Uncle Silas

Victorian Era
This edition printed in:

A sleeping tortoiseshell kitten with a copy of Uncle Silas.

Scary Stories on Tape

My first exposure to Le Fanu’s work wasn’t actually through a book at all. My grandmother for Christmas one year gave me a set of chilling stories from literature on tape that I regularly listened to in my mother’s sundrenched sitting room. I can still remember my favourite stories nearly word for word. ‘The Moonlit Road’ by Ambrose Bierce, ‘The Upper Berth’ by F. Marion Crawford, ‘To Let’ by Bithia Mary Croker.

However, the story that I annoyed my mother with first by listening to it on a steady loop was Sheridan Le Fanu’s ‘An Account of Some Strange Disturbances in Aungier Street’. I still quote that story from time to time. It made me laugh and, at the same time, contained an eerie disturbing quality that was hard to forget and fascinating.

So, when I started seeking out classic literature I, of course, started to look for more of Le Fanu’s work — especially his longer fiction. I did read In a Glass Darkly, but it was Uncle Silas that I was drawn to, even if it was a hard book to find. I was lucky enough to find an edition from Dover Publications and it was definitely worth the search.

A sleeping tortoiseshell kitten with a copy of Uncle Silas.

An Essential Gothic Mystery

What do you think of when you think of Gothic mystery? A mysterious death followed by a mysterious will? Opium? Scary governesses? Some kind of murder plot? Graves? Estranged uncles? Gypsies? Creepy cousins? Murder? Gambling debts? Estates badly managed?

Did you say all of the above?

Well, Le Fanu certainly delivers all of the above in Uncle Silas, a gothic horror mystery to end all gothic horror mysteries. The heiress Maud Ruthyn is sent to live with her estranged Uncle Silas after her father dies rather suddenly, in her father’s misguided attempt to clear said uncle’s rather infamous name. What follows after she arrives at her uncle’s estate is one mysterious event after another, which culminates in a plot to rob Maud of both her inheritance and her life.

A sleeping tortoiseshell kitten with a copy of Uncle Silas.

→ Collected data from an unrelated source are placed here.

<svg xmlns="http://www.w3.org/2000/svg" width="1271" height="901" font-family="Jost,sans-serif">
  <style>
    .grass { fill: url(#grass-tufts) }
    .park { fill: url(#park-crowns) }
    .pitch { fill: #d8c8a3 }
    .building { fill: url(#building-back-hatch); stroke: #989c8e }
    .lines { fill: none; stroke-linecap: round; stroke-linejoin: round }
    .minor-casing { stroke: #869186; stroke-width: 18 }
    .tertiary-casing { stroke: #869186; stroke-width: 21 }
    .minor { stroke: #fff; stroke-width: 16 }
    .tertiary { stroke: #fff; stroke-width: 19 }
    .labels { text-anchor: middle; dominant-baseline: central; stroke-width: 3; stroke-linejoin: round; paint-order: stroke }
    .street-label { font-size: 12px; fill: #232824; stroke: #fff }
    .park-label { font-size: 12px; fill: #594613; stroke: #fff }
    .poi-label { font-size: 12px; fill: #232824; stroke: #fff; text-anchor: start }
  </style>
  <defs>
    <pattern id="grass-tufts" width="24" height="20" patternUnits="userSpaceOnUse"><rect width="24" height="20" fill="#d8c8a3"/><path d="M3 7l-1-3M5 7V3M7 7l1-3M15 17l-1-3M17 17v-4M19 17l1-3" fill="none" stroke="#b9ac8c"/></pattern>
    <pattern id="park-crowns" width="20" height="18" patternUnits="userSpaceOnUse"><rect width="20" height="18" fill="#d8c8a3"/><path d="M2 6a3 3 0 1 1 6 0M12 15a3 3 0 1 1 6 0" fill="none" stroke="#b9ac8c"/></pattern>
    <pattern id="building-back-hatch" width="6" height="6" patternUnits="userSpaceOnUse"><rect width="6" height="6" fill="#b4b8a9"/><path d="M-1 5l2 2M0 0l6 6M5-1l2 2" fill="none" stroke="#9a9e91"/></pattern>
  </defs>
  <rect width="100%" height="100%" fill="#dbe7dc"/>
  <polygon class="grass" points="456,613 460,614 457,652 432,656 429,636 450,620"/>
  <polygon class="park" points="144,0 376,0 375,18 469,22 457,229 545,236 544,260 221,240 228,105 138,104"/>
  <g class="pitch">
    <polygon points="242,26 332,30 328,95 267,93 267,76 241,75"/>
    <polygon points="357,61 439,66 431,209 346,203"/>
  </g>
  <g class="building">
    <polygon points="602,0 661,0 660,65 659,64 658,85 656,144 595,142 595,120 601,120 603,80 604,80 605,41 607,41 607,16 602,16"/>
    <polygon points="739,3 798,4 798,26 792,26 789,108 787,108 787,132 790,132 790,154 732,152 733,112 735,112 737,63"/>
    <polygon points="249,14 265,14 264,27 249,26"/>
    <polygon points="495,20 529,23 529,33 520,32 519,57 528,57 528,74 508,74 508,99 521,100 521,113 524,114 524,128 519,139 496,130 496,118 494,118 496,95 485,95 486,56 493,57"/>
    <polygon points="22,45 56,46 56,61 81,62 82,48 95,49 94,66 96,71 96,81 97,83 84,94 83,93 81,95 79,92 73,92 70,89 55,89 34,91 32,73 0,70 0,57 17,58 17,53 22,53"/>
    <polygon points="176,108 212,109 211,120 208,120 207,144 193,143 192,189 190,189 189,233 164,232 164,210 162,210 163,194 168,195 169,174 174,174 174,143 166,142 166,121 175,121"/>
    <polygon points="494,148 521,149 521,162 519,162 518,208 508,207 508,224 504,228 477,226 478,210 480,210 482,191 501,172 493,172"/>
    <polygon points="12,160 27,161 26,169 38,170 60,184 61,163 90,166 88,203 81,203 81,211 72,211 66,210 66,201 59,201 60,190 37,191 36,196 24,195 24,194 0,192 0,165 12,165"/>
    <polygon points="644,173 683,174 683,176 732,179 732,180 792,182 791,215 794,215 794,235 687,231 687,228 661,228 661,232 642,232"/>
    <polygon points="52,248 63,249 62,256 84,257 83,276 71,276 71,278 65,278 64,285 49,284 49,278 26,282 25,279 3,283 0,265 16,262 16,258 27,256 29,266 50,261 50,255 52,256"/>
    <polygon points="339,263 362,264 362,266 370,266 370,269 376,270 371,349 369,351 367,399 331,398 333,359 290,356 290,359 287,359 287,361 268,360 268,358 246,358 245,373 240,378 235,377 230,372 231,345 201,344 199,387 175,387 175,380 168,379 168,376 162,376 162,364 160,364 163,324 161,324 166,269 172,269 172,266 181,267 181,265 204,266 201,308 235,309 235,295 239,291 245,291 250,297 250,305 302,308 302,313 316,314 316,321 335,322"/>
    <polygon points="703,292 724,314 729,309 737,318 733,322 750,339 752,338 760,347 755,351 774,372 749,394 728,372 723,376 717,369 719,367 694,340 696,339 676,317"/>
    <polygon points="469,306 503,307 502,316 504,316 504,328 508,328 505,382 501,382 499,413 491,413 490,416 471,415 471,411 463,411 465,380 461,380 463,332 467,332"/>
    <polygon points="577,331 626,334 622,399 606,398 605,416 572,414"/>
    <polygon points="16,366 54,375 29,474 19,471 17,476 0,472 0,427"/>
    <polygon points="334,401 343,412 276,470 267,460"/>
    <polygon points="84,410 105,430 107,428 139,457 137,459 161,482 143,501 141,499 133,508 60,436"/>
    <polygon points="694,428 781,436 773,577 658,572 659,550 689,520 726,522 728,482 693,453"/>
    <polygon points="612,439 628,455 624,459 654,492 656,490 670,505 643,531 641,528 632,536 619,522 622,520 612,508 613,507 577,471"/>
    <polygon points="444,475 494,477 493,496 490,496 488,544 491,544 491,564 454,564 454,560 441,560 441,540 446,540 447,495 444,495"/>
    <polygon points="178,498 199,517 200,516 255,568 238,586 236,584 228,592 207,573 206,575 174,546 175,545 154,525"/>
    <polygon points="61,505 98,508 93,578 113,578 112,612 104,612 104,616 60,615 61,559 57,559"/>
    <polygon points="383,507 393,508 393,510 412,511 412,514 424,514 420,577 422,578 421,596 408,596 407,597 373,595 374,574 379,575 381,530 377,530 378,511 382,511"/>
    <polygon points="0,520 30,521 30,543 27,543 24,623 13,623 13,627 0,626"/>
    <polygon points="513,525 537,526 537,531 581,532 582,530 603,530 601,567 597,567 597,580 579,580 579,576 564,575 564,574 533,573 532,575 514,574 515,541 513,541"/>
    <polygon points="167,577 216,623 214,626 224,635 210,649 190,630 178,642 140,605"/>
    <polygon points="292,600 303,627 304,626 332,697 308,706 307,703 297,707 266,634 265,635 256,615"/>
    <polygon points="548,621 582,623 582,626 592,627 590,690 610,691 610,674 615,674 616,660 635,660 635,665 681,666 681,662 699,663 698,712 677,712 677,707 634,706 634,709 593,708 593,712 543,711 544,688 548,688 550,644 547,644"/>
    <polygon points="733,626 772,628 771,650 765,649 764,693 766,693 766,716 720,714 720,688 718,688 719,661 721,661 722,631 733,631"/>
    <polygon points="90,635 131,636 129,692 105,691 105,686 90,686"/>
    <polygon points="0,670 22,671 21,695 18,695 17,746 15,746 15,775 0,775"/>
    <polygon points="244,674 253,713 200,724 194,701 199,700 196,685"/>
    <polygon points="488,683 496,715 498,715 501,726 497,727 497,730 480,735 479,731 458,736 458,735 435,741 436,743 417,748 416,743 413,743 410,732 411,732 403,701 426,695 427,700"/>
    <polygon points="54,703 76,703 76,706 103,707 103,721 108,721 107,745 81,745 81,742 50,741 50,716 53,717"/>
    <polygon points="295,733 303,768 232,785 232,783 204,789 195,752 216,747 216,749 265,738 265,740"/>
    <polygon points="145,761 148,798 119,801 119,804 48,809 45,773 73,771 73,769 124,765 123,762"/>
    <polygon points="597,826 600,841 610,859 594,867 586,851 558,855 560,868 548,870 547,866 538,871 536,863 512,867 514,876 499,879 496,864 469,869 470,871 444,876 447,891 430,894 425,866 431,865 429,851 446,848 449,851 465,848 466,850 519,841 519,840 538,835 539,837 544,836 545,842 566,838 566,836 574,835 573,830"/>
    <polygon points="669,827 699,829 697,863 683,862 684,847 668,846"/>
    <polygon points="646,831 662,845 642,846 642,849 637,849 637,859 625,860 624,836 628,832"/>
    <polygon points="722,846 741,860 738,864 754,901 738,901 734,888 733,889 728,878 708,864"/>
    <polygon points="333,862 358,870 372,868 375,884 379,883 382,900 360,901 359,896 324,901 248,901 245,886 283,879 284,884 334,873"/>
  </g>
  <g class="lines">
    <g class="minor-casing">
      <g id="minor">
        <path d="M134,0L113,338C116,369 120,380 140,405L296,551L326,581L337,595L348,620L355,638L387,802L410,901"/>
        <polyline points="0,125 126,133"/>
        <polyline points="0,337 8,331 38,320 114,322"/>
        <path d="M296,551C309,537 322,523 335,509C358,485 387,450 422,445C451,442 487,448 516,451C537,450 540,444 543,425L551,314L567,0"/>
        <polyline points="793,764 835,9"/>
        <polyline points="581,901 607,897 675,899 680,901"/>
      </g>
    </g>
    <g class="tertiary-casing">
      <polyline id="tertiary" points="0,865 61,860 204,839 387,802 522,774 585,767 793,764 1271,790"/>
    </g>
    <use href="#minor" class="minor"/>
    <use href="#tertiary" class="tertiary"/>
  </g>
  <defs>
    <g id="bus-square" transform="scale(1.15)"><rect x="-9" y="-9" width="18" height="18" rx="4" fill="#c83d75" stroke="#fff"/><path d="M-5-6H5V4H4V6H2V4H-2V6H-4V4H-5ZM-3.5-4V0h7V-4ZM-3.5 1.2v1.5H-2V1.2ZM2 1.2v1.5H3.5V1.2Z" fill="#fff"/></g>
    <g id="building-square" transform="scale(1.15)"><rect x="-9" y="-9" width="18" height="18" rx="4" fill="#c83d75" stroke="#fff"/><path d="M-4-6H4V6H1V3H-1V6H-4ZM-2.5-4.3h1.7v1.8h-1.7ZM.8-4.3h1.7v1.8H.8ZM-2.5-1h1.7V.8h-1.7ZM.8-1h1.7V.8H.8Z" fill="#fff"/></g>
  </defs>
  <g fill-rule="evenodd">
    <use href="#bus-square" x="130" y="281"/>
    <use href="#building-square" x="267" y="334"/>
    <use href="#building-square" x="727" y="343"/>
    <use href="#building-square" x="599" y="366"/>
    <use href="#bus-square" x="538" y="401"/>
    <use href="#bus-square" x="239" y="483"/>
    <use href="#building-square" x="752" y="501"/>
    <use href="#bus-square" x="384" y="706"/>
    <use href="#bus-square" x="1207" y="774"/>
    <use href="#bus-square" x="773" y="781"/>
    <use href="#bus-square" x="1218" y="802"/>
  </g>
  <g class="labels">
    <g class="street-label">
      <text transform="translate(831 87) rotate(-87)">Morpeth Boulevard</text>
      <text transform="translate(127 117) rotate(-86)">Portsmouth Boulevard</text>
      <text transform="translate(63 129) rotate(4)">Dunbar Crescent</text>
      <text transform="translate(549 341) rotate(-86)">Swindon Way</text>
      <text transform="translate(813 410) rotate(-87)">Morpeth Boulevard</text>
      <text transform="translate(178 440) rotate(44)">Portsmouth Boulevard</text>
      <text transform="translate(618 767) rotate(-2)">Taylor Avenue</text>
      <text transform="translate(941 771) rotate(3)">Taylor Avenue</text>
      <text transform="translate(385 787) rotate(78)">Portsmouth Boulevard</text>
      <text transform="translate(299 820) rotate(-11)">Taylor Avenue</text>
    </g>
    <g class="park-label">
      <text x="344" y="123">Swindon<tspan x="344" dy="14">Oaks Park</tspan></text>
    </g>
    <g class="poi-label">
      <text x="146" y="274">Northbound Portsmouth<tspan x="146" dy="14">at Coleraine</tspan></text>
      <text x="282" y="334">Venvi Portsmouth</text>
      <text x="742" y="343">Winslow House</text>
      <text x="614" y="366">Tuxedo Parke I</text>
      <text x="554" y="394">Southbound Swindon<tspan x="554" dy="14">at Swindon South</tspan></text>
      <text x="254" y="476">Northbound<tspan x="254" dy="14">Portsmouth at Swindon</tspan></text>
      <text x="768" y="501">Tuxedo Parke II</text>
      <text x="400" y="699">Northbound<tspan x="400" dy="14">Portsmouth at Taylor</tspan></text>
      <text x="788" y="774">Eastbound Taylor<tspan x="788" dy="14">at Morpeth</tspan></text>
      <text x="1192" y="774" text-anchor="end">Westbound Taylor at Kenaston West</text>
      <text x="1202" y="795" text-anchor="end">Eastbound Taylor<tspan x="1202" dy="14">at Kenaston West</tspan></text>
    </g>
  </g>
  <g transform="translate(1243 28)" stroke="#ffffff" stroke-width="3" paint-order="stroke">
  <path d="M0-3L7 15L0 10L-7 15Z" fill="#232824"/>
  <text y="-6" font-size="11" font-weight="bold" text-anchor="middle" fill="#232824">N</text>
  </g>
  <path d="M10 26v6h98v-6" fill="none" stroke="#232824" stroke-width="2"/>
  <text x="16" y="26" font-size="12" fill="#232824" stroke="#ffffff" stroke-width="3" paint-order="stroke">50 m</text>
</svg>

Though the plot sounds a bit melodramatic — and perhaps a bit cliché, in modern terms — I can assure you that it is the last thing from a boring read. I would recommend it as an essential on any spooky reading list.

Twists and Turns

The real magic of Le Fanu’s work is in how many twists and turns he can fit into the course of one novel. Just when you think you know where the narrative is going or what is happening with an arc, he promptly turns it on its head. And he’s able to accomplish that very amazing moment that happens at the end of a very good book where you read the conclusion and everything that you’ve been wondering about in the previous pages suddenly makes complete sense.

A sleeping tortoiseshell kitten with a copy of Uncle Silas.

As a writer, I can appreciate how just how much planning, structure, and just skill it takes to make that moment possible for a reader. It’s not just a matter of a good plot chart and outline — though that certainly does help. It’s a matter of finesse and being able to balance what the reader has to know with what the reader can be surprised with (without frustrating them or making mystery just too mysterious).

Disturbingly Grounded

‘An Account of Some Strange Disturbances in Aungier Street’ is one of Le Fanu’s many stories that focus on the supernatural. But Uncle Silas — though it has the spooky atmosphere of that quintessential and distinctly Victorian gloom — does not have a supernatural conclusion. Instead, Le Fanu weaves a tale of avarice that has human villains that are committing horrible acts in order to get their hands on some very ill-gotten gains.

Even though Uncle Silas doesn’t contain a ghost or a goblin, it does contain a good dose of disturbing events that are sure to haunt the reader after the book is finished. Personally, I do find narratives like Uncle Silas more unnerving than the usual vampire or ghost story because it doesn’t take a stretch of imagination to see the events happening outside of a fictional book. There are a lot of crimes that are motivated by greed and plots just as intricate and unsettling as the one that Le Fanu creates.

A sleeping tortoiseshell kitten with a copy of Uncle Silas.

Enjoying the Post-Feast Twilight

So we’ve just enjoyed our Thanksgiving feast and are enjoying a quiet evening full of lazy digestion. One of my favourite moments is looking out over the sitting room and seeing all of our cats sleeping in curled up balls of purring contentment as I read my book and watch my lovely spouse write or work on her knitting or her crochet.

We’ll worry about the mountain of dishes later and put away the leftovers after we finish slowly nibbling at them way past our usual bedtime. It reminds me a bit of when we used to stay up late back when we were in high school. We’d watch movies, talk, and then eat instant noodles in the wee hours of the morning. We’re not teenagers anymore and we won’t be up at three in the morning, but it’s nice to be able to recapture that feeling over the Thanksgiving holiday.

The pages of Uncle Silas with a black paw on the book.

I think I prefer the meal we make now to packaged dried noodles, though.